─── Passage ───

[Building Sakai] [sakai2-tcc] Spring 3.2 and Hibernate 3.6 upgrades (KNL-515 / KNL-517)

Noah Botimer botimer at umich.edu
Fri May 31 08:56:02 PDT 2013


Thanks, Earle. And thanks for the links. I hope folks will take some time to see what's new and check out some of the cleaner patterns available.

The annotation support has gotten quite refined for cutting down on XML config and the REST/MVC stuff is pretty nice. This is core stuff, not mentioning options like Roo and Play.

Under the covers, there are lots of improvements and things we can learn from, too. See, for examples, the new cache abstraction and their transition to Gradle / GitHub to make it easier to maintain and build a wide, modular codebase.

I'm also curious how people find the performance. In my informal testing, it seems to have improved some, especially during warmup.

Thanks,
-Noah

On May 31, 2013, at 9:46 AM, Earle Nietzel wrote:

> Congratz Noah and all who helped with these important library upgrades.
> 
> There were some important bugs that were fixed by upgrading hibernate for example 
> https://jira.sakaiproject.org/browse/STAT-252
> 
> Not to mention all the new goodies in Spring here is a quick recap from Spring 2.5 to Spring 3.2 (Its a quick read)
> 
> Whats new in 3.0 (prev was 2.5)
> http://static.springsource.org/spring/docs/3.2.3.RELEASE/spring-framework-reference/html/new-in-3.0.html
> 
> Whats new in 3.1
> http://static.springsource.org/spring/docs/3.2.3.RELEASE/spring-framework-reference/html/new-in-3.1.html
> 
> Whats new in 3.2
> http://static.springsource.org/spring/docs/3.2.3.RELEASE/spring-framework-reference/html/new-in-3.2.html
> 
> Earle
> 
> 
> On Fri, May 31, 2013 at 8:03 AM, Noah Botimer <botimer at umich.edu> wrote:
> Hello, again.

───

Aim of the task: Continue the mailing-list thread about the Spring 3.2 and Hibernate 3.6 upgrades in Sakai, starting right after its last line, "Hello, again."

─── Data section ───

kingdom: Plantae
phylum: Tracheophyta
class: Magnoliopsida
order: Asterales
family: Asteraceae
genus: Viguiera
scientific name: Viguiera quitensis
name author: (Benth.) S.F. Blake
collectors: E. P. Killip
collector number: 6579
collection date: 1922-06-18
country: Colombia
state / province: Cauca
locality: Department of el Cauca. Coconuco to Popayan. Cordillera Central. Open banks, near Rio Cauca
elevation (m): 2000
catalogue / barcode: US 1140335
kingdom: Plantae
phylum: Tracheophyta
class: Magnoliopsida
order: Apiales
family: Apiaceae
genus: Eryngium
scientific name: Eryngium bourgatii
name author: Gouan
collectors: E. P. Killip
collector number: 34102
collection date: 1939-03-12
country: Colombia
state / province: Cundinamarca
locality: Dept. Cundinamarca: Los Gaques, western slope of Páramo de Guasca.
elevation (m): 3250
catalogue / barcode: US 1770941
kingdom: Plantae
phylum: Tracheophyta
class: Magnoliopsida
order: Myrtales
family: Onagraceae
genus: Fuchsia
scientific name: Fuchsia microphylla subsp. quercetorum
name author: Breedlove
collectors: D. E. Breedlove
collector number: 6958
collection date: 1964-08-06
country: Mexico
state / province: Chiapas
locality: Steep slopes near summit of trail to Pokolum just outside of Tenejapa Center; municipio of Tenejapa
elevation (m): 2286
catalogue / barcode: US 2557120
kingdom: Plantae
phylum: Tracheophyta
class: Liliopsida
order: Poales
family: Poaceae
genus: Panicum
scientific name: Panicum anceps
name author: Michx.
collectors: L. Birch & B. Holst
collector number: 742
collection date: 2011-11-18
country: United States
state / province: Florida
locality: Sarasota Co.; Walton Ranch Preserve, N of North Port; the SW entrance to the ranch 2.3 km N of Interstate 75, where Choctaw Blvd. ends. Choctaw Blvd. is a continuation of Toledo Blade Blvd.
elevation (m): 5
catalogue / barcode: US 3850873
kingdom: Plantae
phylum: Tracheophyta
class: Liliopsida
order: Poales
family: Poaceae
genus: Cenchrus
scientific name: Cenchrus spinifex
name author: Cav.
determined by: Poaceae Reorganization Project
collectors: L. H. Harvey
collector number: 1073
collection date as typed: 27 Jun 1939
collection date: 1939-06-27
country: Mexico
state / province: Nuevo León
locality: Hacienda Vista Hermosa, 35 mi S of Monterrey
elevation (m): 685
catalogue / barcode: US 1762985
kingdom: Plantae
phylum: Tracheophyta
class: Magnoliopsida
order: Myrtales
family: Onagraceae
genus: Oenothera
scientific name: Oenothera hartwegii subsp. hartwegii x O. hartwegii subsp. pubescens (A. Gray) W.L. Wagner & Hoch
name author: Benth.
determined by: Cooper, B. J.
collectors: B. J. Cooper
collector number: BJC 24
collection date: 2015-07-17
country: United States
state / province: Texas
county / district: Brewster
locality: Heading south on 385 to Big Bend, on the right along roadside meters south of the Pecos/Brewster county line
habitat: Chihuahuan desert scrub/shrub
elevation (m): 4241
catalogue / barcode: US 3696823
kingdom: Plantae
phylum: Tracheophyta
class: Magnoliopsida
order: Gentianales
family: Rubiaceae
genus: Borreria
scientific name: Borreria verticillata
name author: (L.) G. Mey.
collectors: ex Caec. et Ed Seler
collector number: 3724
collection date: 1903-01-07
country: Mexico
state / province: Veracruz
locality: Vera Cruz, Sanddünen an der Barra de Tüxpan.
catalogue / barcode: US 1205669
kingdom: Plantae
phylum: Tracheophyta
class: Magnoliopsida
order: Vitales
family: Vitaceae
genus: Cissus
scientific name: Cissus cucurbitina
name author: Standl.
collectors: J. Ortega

───

The response:
> 
> I am pleased to note that this work has finally been merged to trunk with good results. All tests are passing and, after resolving one bug, do not yet see any regressions.
> 
> This does mean that you should update your trunk working copies fully and rebuild because most modules received some update or other.
> 
> Since the original message, Spring has made two releases, so the version in trunk is now 3.2.3.RELEASE, which means we are fully up to date.
> 
> The Hibernate version is 3.6.10.Final, which is the most recent 3.6 release. We are not yet able to use Hibernate 4.x because of our usage of the Spring HibernateTemplate, which is specific to Hibernate 3.x and not compatible with 4.x. These uses could be ported to the native Hibernate API to allow us to upgrade further, though this will take some care.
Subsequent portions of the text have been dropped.